What Prompted AcuMax?


James “Jay” Hawreluk, the creator of the AcuMax Index, first became involved in the psychometric arena nearly 20 years ago. Being a business executive with an aptitude in marketing, finance and statistics, Jay was fascinated with psychometric testing and how it could be used to determine what motivated people in different types of work or personal situations. Why were some workers more engaged and productive than others? Why were some relationships easier to establish and maintain while others were more challenging and fleeting? And, how could companies incorporate the information gleaned from psychometric tests which have been in use for over 100 years to better select, motivate and retain the best employees?

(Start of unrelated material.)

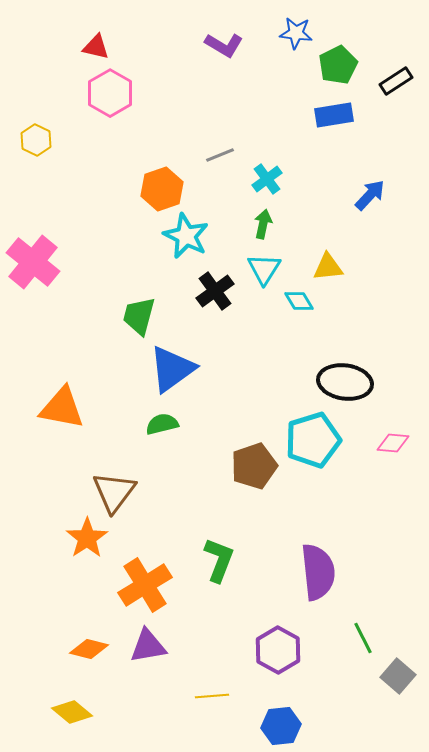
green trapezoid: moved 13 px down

In his use and research of various psychometric assessments, Jay observed that most came from a specific perspective or bias in favor of certain behavioral characteristics. In other words, they slanted toward certain profiles and against others. Some people were classified as having either inherently “good” or inherently “bad” profiles. Joe was a leader, but Bob was supposedly only a follower in every context and aspect of his life. Sally was a communicator, but Sue was labeled as a social wallflower unable to connect with people.  Jay also noticed that the profiles categorized as “good” often coincidently resembled the characteristics of those developing or presenting the results.

This thinking was contrary to Jay’s interactions and common observations. As the author of Unraveling the Mystery of People, Jay noted that every personality trait contained both positive and potentially negative implications. Workers adept at task juggling often were less accomplished in prioritizing the work to be completed. Heads-down and analytical individuals typically find long periods of face-to-face communication to be exhausting and disagreeable. In his experience, Jay noted that there was no such thing as a “perfect” profile. Everyone has strengths and corresponding limitations. The key to success and engagement is placing people in opportunities which allows them to capitalize on their strengths and to downplay or reduce the effect of their limitations. Focus on objective results as this will improve the accuracy of the findings and the corresponding buy-in of those being evaluated. This empowers employers to allow their employees to do more of what they do best. Everyone can do better when placed in the right role in the right environment.

This concept was a breakthrough in the interpretation of psychometric results. Employees are not labeled, classified or marginalized, but are objectively measured in terms of natural wiring strengths and limitations. To simplify the process and implementation, Jay designed the AcuMax Index to objectively focus on an individual’s idea flow, how they successfully process thought, their work style, their level of pressure acceptance and how much information they need for effective decision making – exactly what an employer needs to know after the determination of skillset and experience to make the right hiring or placement determination. And, AcuMax does it in an easy-to-interpret format that reduces both the necessary training time and the downtime associated with obtaining assessment results.

Jay’s desire to develop an assessment that aligns with everyday experience and better put people in positions where they are more likely to succeed led to the genesis of the AcuMax Index. The testament to his success is the fact that over 50 AcuMax’s clients were clients of competing assessment companies that are now clients of AcuMax!